[Start of Attachment]

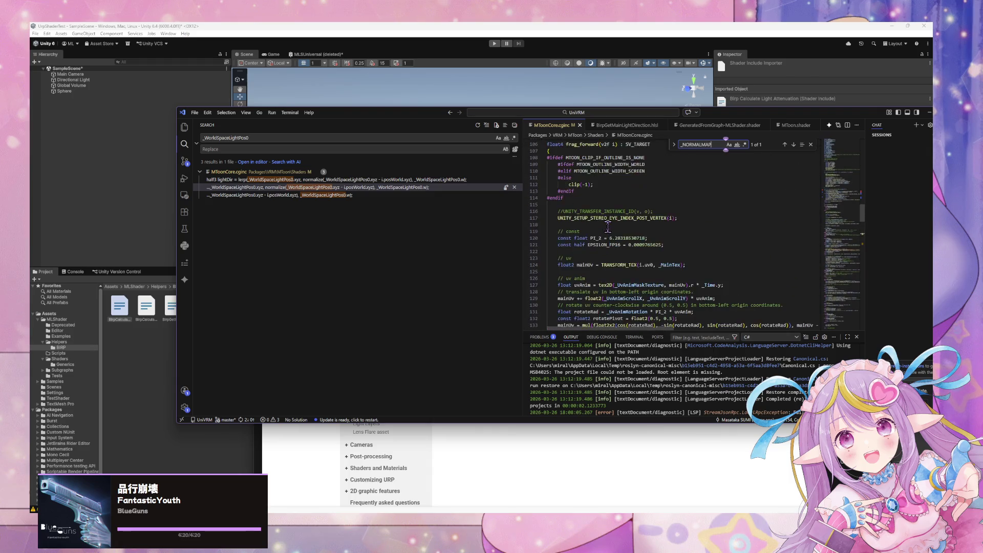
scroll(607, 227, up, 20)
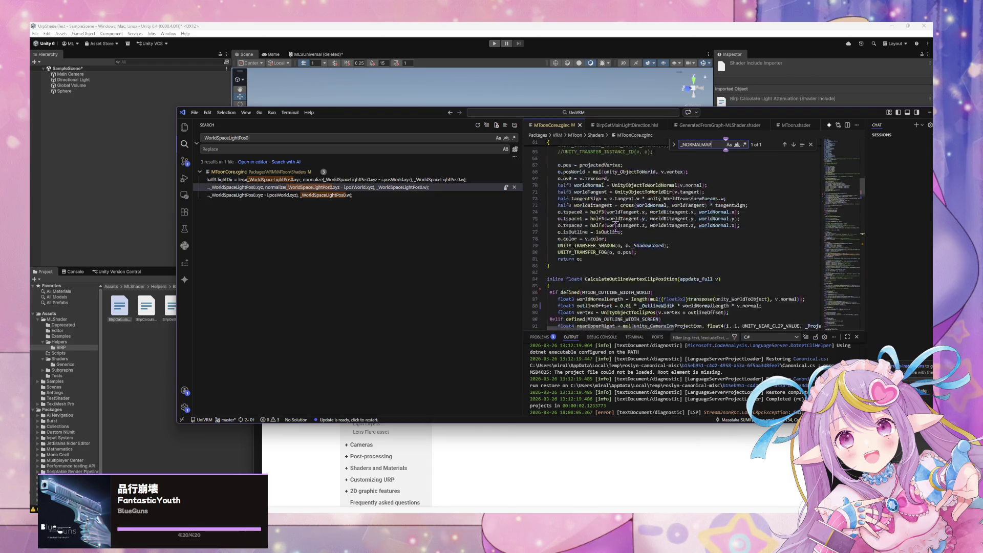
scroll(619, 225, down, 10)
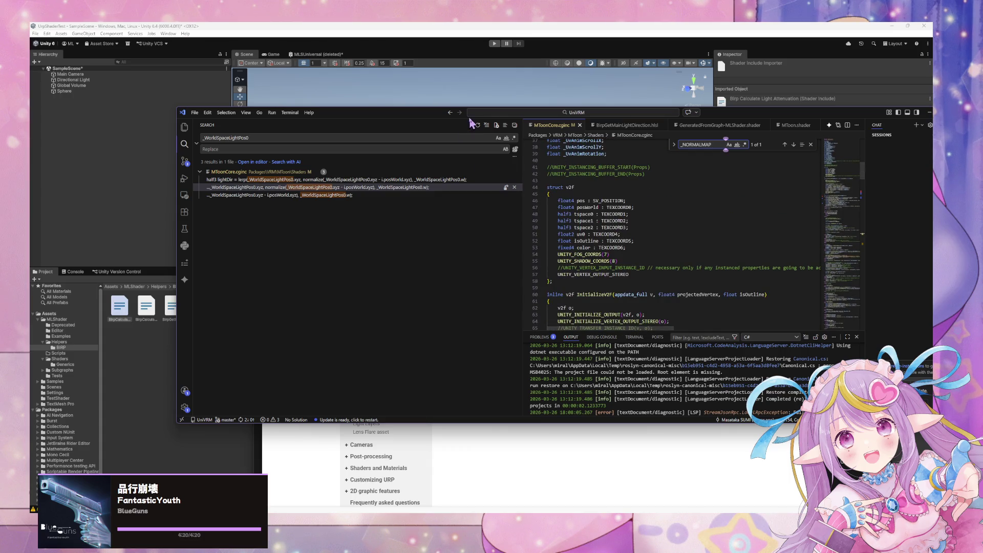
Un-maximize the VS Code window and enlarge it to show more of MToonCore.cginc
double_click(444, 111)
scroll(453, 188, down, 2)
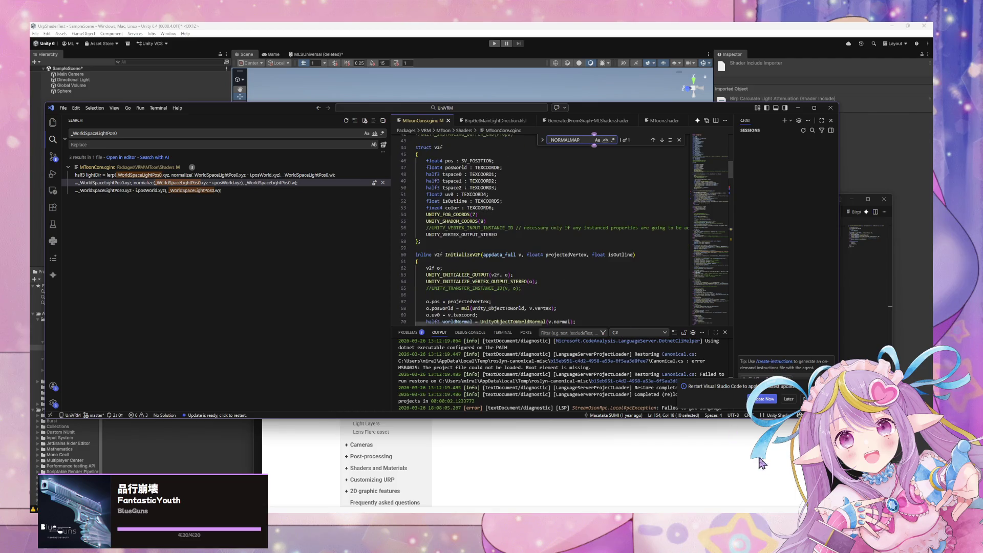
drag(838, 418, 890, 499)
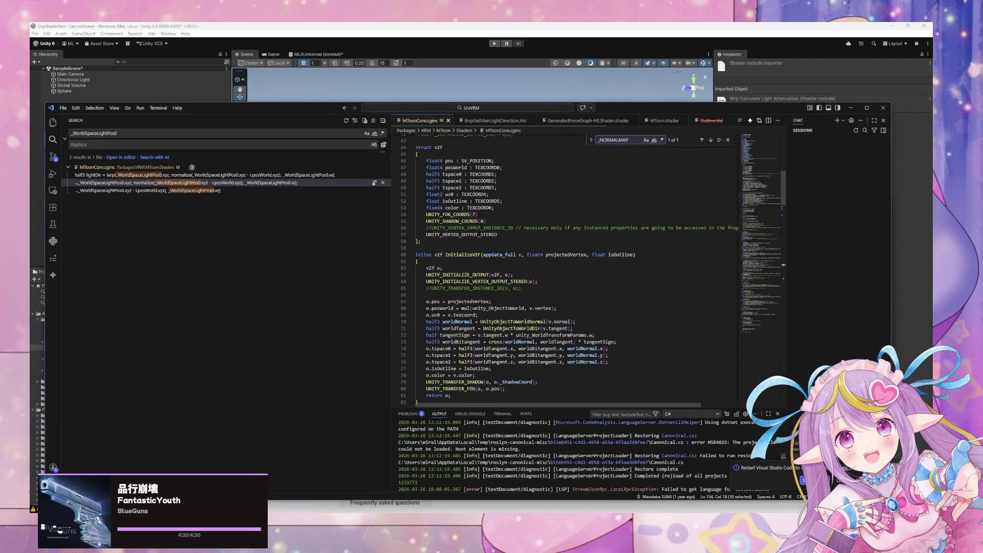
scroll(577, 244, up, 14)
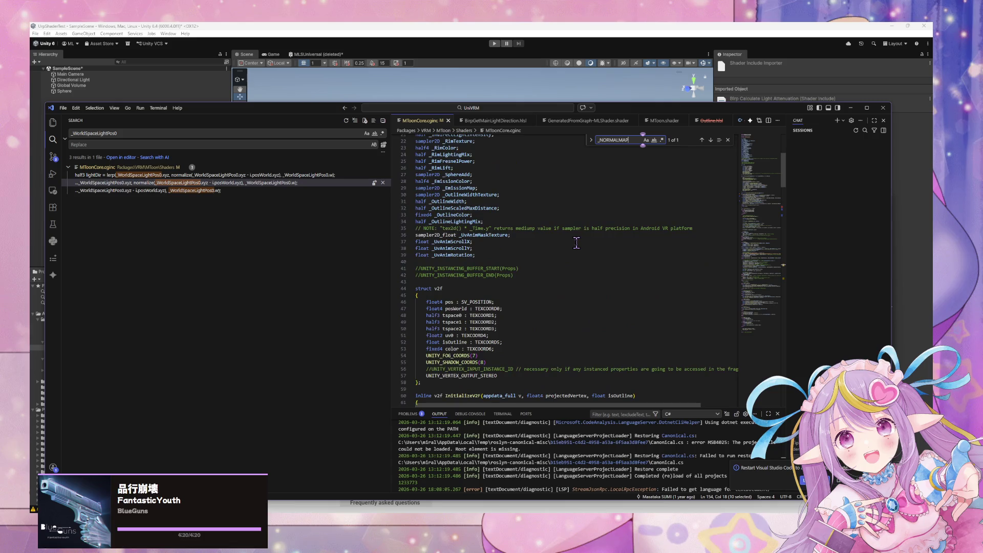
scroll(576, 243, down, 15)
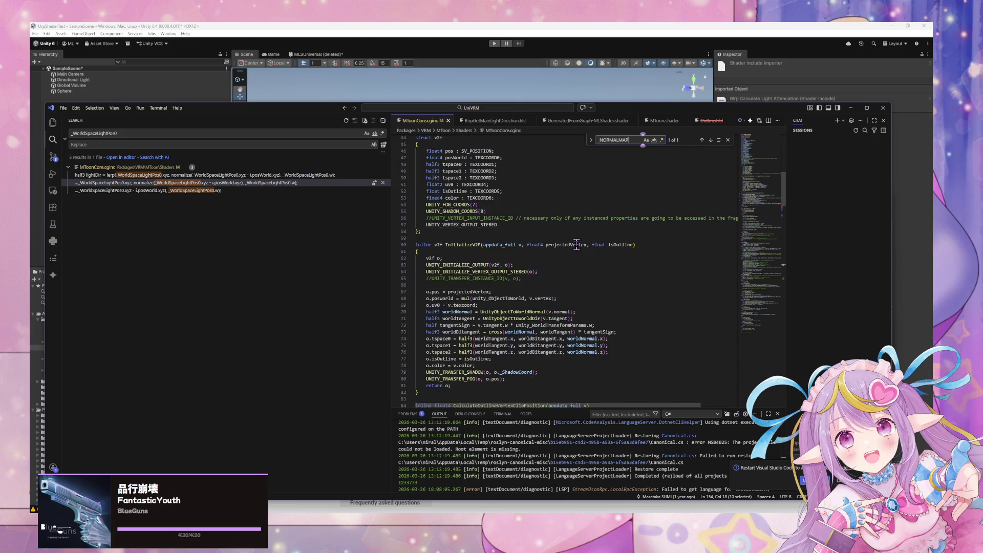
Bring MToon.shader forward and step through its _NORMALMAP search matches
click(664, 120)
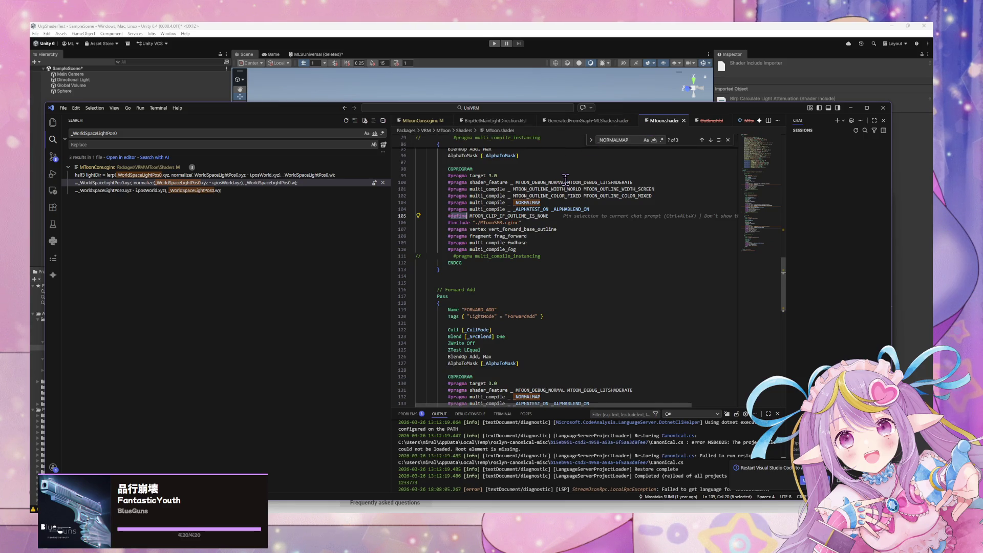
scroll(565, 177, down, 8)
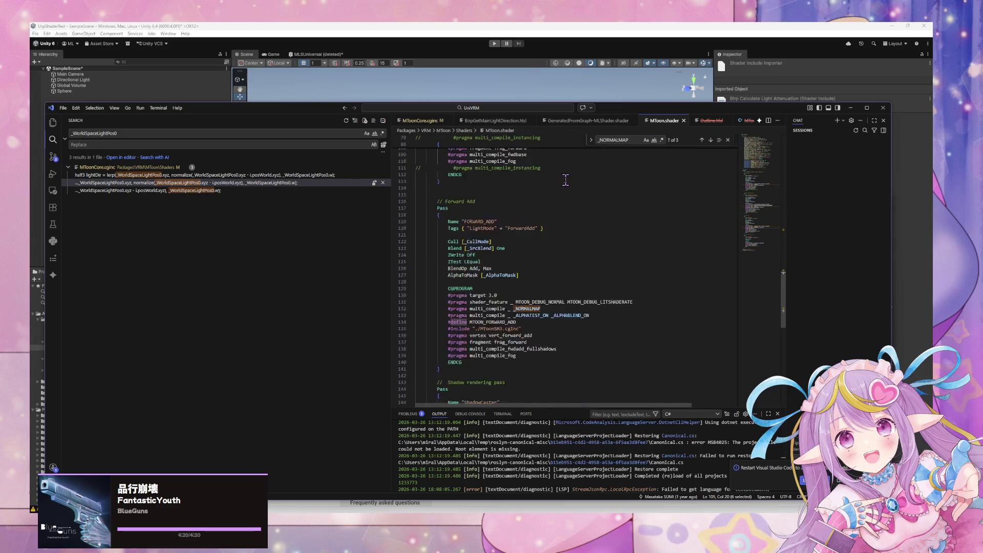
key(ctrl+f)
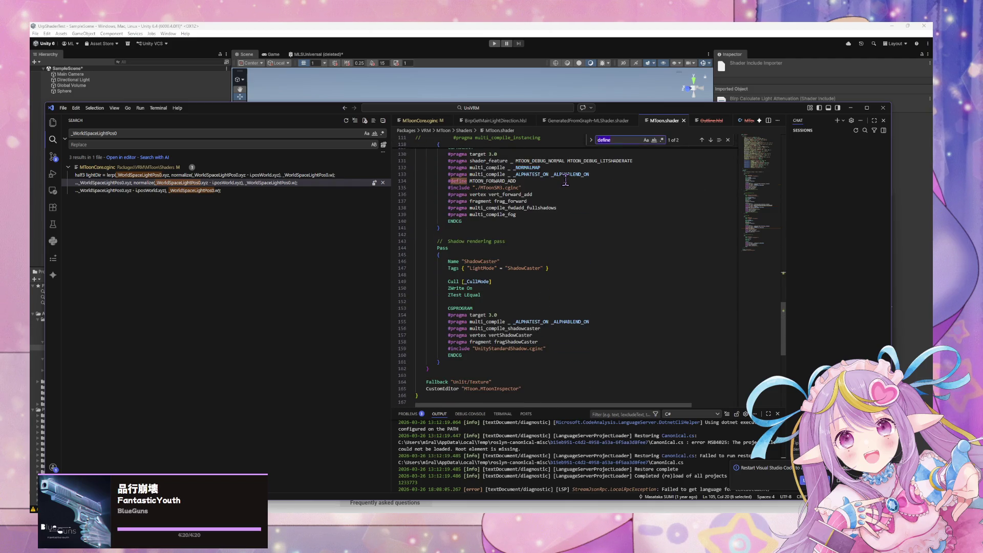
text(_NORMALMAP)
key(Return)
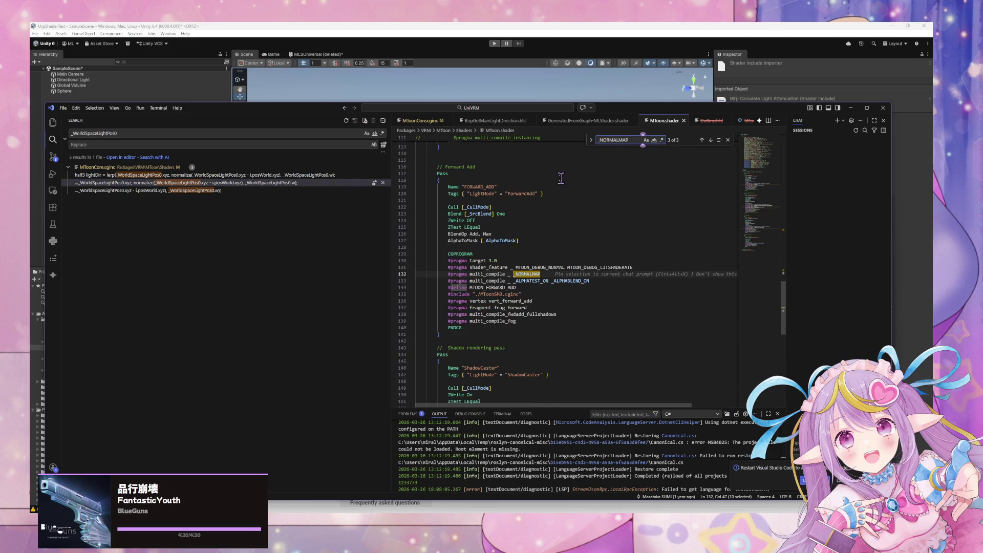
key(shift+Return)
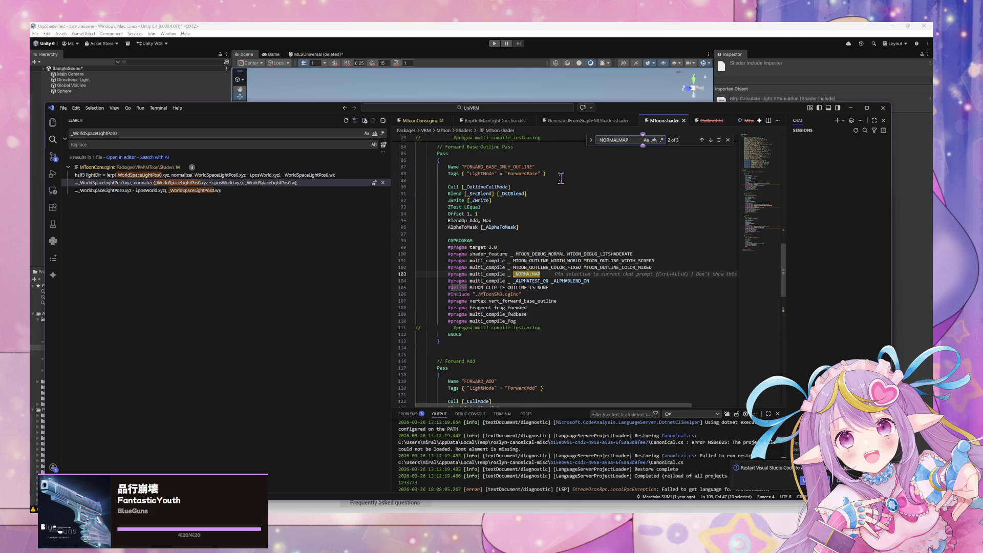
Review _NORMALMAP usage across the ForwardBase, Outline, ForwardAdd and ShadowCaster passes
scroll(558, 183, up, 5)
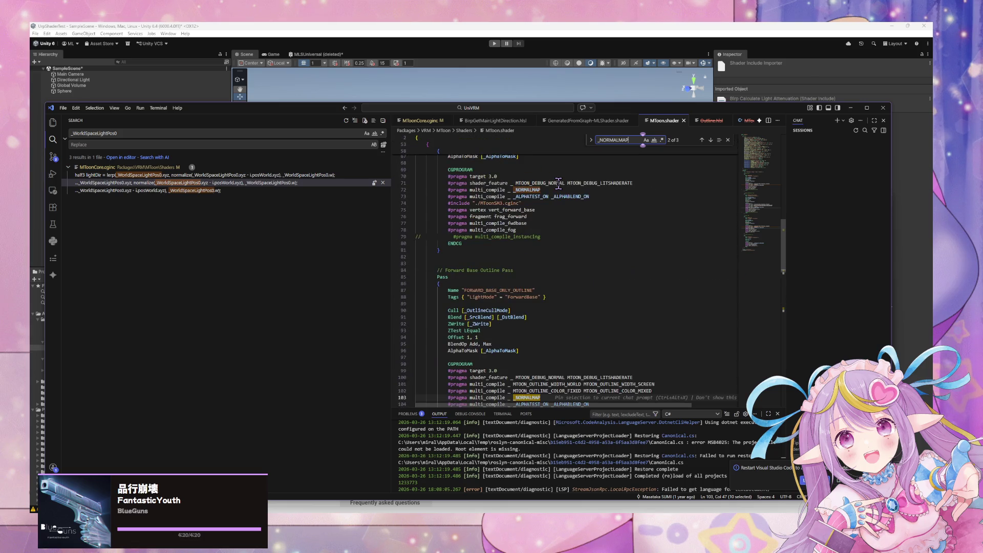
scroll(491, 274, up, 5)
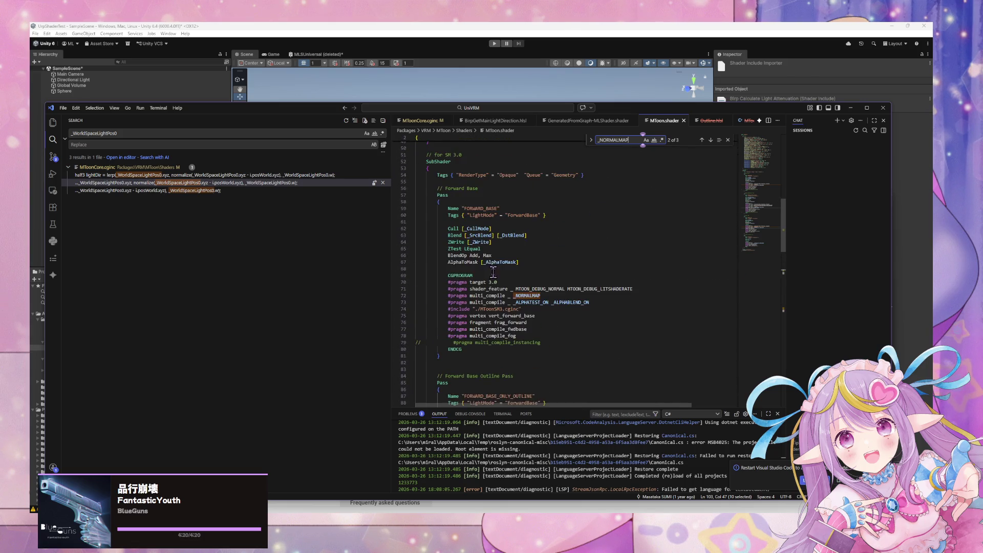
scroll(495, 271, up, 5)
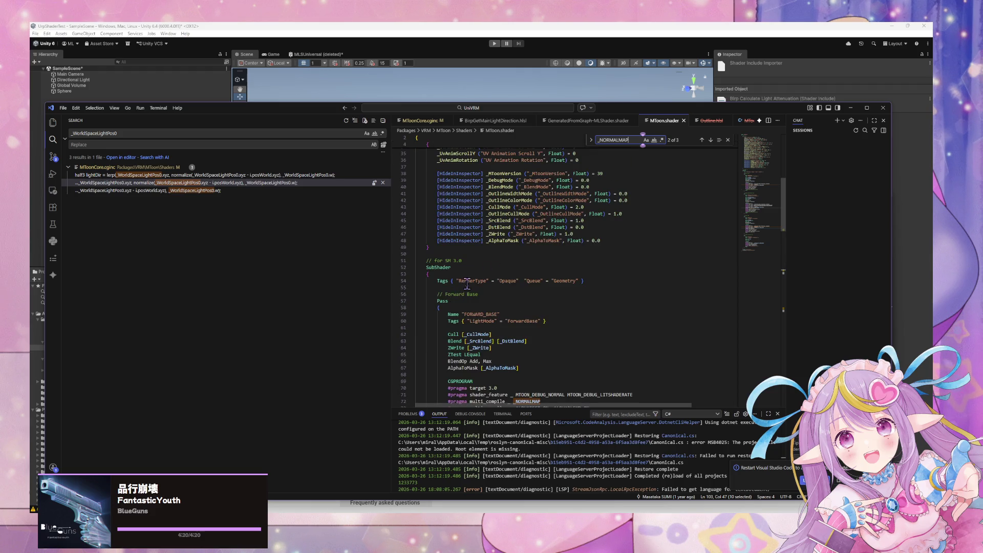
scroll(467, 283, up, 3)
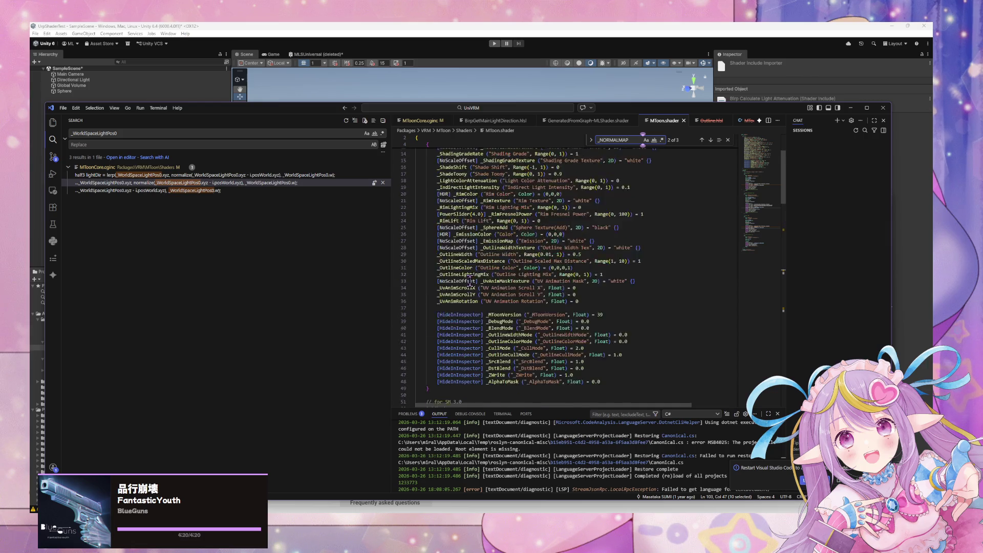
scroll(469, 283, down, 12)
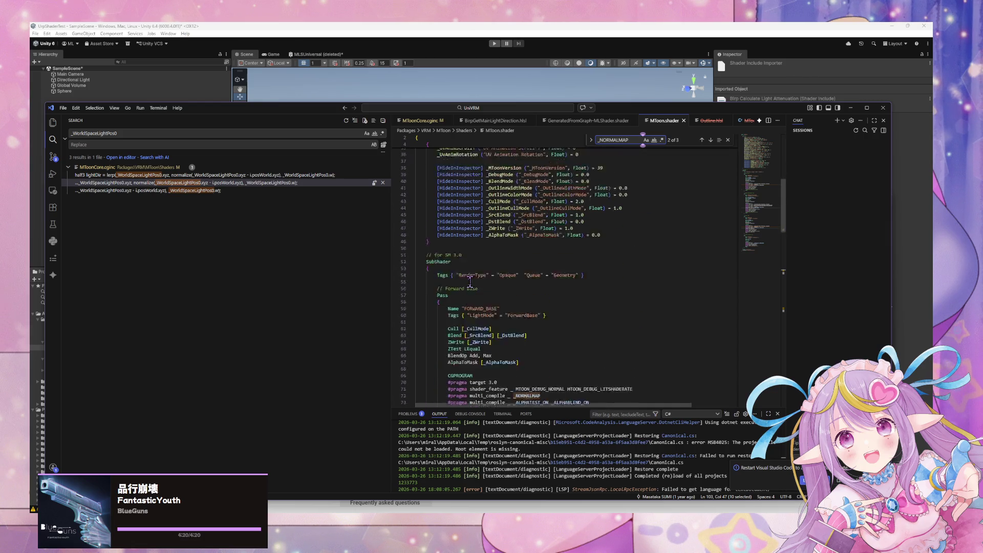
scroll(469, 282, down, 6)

[End of Attachment]

### [WHAT YOU ARE ASKED TO DO]
Output the records above exactly as they are, leaving out the pictures.

### [ANSWER TO THE EXERCISE]
scroll(607, 227, up, 20)
scroll(619, 225, down, 10)
Un-maximize the VS Code window and enlarge it to show more of MToonCore.cginc
double_click(444, 111)
scroll(453, 188, down, 2)
drag(838, 418, 890, 499)
scroll(577, 244, up, 14)
scroll(576, 243, down, 15)
Bring MToon.shader forward and step through its _NORMALMAP search matches
click(664, 120)
scroll(565, 177, down, 8)
key(ctrl+f)
text(_NORMALMAP)
key(Return)
key(shift+Return)
Review _NORMALMAP usage across the ForwardBase, Outline, ForwardAdd and ShadowCaster passes
scroll(558, 183, up, 5)
scroll(491, 274, up, 5)
scroll(495, 271, up, 5)
scroll(467, 283, up, 3)
scroll(469, 283, down, 12)
scroll(469, 282, down, 6)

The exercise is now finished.